The features listed below are included by default in the construction of the unit_risk_score.

answer_changed

This feature identifies atypical number of alterations to question responses.

Feature

f__answer_changed is derived from all active interviewing events of type AnswerSet in the paradata. It quantifies the number of times the response to an item has been modified. Changes are computed as follows:

  • For single-answer questions, the answer value is compared with prior answer values for the item (if it exists). The event is counted if there's a discrepancy.
  • For questions of type MultyOptionsQuestion and TextListQuestion, events are counted if the set of answers no longer contains any elements from the previous set of answers. This can occur if an answer option has been unselected or removed, or if the text of a list item has been removed.
  • For multi-answer questions with Yes/No mode, both sets of Yes and No answers are evaluated and events counted if an answer option has been removed or changed from Yes to No or vice versa.

Score

Type 1 Score.
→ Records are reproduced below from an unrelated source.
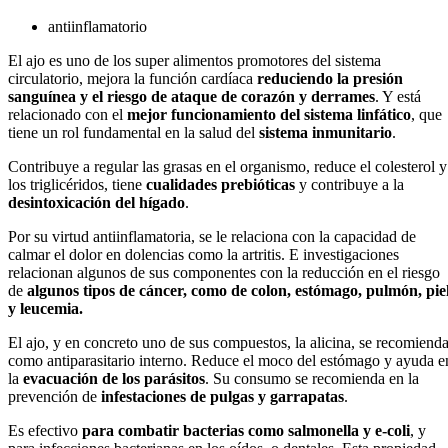
antiinflamatorio
El ajo es uno de los super alimentos promotores del sistema
circulatorio, mejora la función cardíaca
reduciendo la presión
sanguínea y el riesgo de ataque de corazón y derrames
. Y está
relacionado con el
mejor funcionamiento del sistema linfático
, que
tiene un rol fundamental en la salud del
sistema inmunitario
.
Contribuye a regular las grasas en el organismo, reduce el colesterol y
los triglicéridos, tiene
cualidades prebióticas
y contribuye a la
desintoxicación del hígado
.
Por su virtud antiinflamatoria, se le relaciona con la capacidad de
calmar el dolor en dolencias como la artritis. E investigaciones
relacionan algunos de sus componentes con la reducción en el riesgo
de
algunos tipos de cáncer, como de colon, estómago, pulmón, pie
y leucemia.
El ajo, y en concreto uno de sus compuestos, la alicina, se recomiend
como antiparasitario interno. Reduce el moco del estómago y ayuda e
la
evacuación de los parásitos
. Su consumo se recomienda en la
prevención de
infestaciones de pulgas y garrapatas
.
Es efectivo
para combatir bacterias como salmonella y e-coli
, y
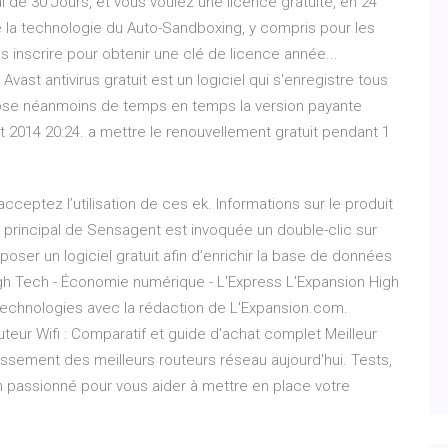
 de 30 Jours, et vous voulez une licence gratuite, en 24
lise la technologie du Auto-Sandboxing, y compris pour les
us inscrire pour obtenir une clé de licence année...
vast antivirus gratuit est un logiciel qui s'enregistre tous
ropose néanmoins de temps en temps la version payante
ût 2014 20:24. a mettre le renouvellement gratuit pendant 1
acceptez l’utilisation de ces ek. Informations sur le produit
u principal de Sensagent est invoquée un double-clic sur
ser un logiciel gratuit afin d’enrichir la base de données
gh Tech - Économie numérique - L'Express L'Expansion
High
 technologies avec la rédaction de L'Expansion.com.
outeur Wifi : Comparatif et guide d'achat complet
Meilleur
ssement des meilleurs routeurs réseau aujourd'hui. Tests,
un passionné pour vous aider à mettre en place votre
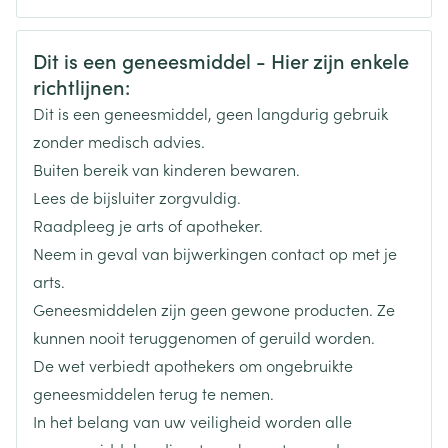
CNK
3108453
Veiligheidsinformatie
Dit is een geneesmiddel - Hier zijn enkele
richtlijnen:
Organisaties
Boiron
Dit is een geneesmiddel, geen langdurig gebruik
Merken
Boiron
zonder medisch advies.
Buiten bereik van kinderen bewaren.
Breedte
15 mm
Lees de bijsluiter zorgvuldig.
Raadpleeg je arts of apotheker.
Lengte
65 mm
Neem in geval van bijwerkingen contact op met je
arts.
Diepte
15 mm
Geneesmiddelen zijn geen gewone producten. Ze
kunnen nooit teruggenomen of geruild worden.
Hoeveelheid
De wet verbiedt apothekers om ongebruikte
4
Verpakking
geneesmiddelen terug te nemen.
In het belang van uw veiligheid worden alle
Behoud
Kamertemperatuur (15°C - 25°C)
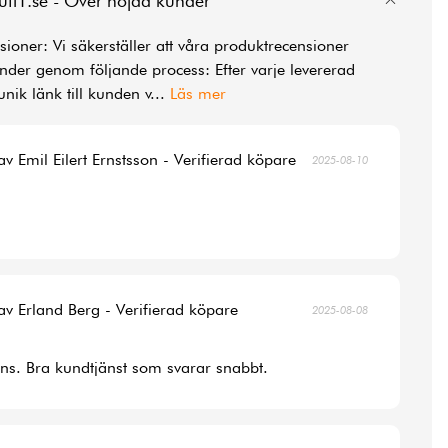
utl1.se - Över nöjda kunder
ioner: Vi säkerställer att våra produktrecensioner
der genom följande process: Efter varje levererad
unik länk till kunden v
...
Läs mer
av Emil Eilert Ernstsson - Verifierad köpare
2025-08-10
av Erland Berg - Verifierad köpare
2025-08-08
ans. Bra kundtjänst som svarar snabbt.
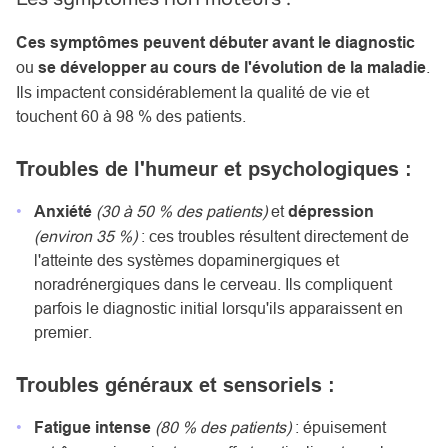
Ces symptômes peuvent débuter avant le diagnostic
ou
se développer au cours de l'évolution de la maladie
.
Ils impactent considérablement la qualité de vie et
touchent 60 à 98 % des patients.
Troubles de l'humeur et psychologiques :
Anxiété
(30 à 50 % des patients)
et
dépression
(environ 35 %)
: ces troubles résultent directement de
l'atteinte des systèmes dopaminergiques et
noradrénergiques dans le cerveau. Ils compliquent
parfois le diagnostic initial lorsqu'ils apparaissent en
premier.
Troubles généraux et sensoriels :
Fatigue intense
(80 % des patients)
: épuisement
Anomalies within f__answer_changed are detected using ECOD, an efficient, non-parametric algorithm that leverages cumulative distribution functions. The default contamination level is set to 0.1. If required, it can also be set manually or be determined automatically by the system. Anomalies are detected on the item-level by variable_name.

To clarify, anomalies are unusual high (or low) frequencies of changes to an item's answer, relative to the question's norm. For instance, if altering a member's age is typically done 0-2 times, items with 1 or 2 changes wouldn't be flagged as anomalies. However, if the age of a member is adjusted 3 or more times, this item could be earmarked as anomalous.

s__answer_changed represents the fraction of items in an interview that were determined to be anomalous based on their f__answer_changed values.

answer_hour_set

This feature captures active interviewing events that occur during unconventional hours of the day.

Feature

f__answer_hour_set represents the hour of the day extracted from the paradata, adjusted for timezone and rounded to half-hour intervals. It is constructed on the item level for all active interviewing actions performed by the interviewer in the paradata.

Score

Type 1 Score. Anomalies in f__answer_hour_set are detected using ECOD, an efficient, non-parametric algorithm that leverages cumulative distribution functions. The default contamination level is set to 0.1. If required, it can also be set manually or be determined automatically by the system. Anomalies are detected on the item level across all observations.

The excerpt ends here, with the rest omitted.